* **PROBLEM TO WORK ON**
Out of all the lines below, count those with the word "down". Give the number only.

* **DATA EXTRACT**
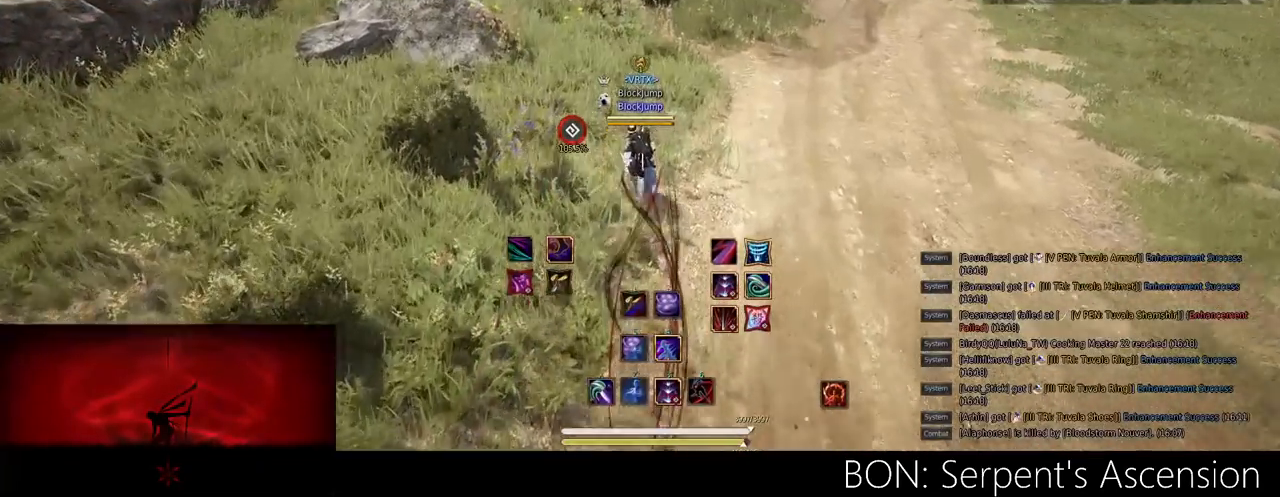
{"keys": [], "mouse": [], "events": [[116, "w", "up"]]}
---
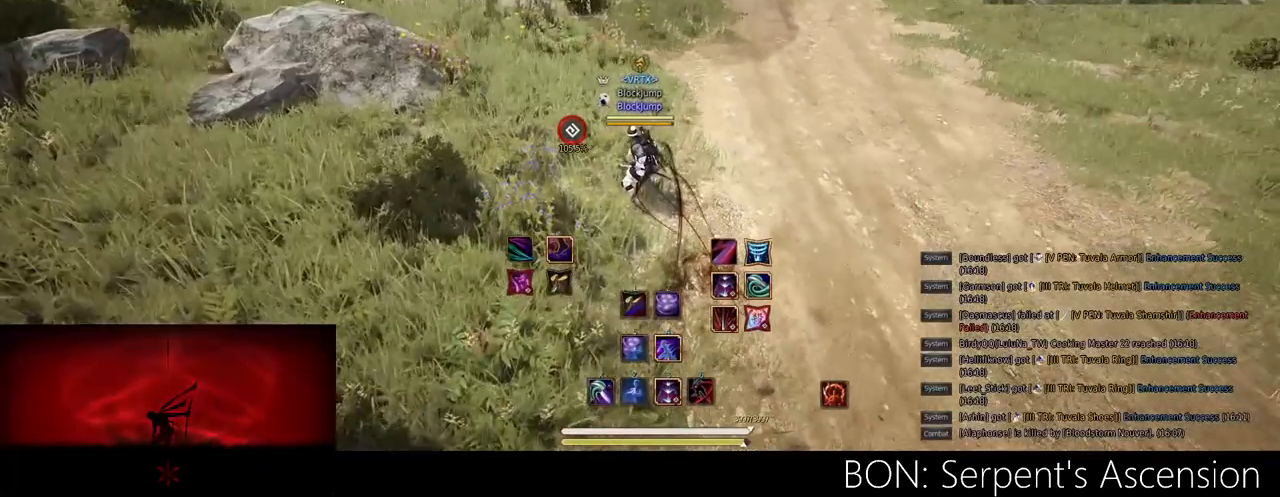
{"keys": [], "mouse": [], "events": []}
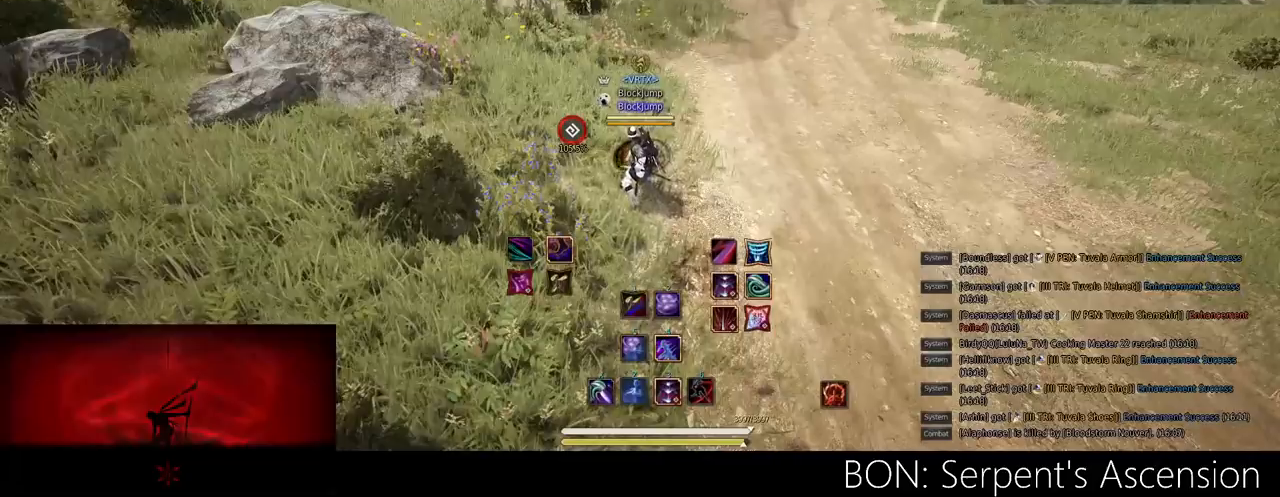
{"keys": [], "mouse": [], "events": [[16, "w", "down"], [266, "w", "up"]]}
...
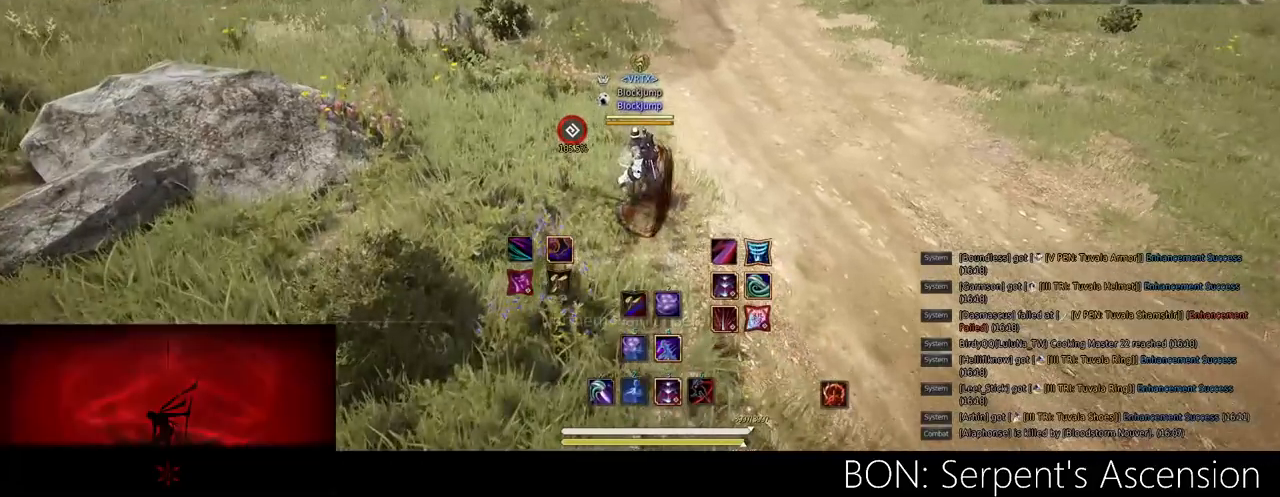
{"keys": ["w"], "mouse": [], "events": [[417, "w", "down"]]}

* **YOUR RESPONSE**
2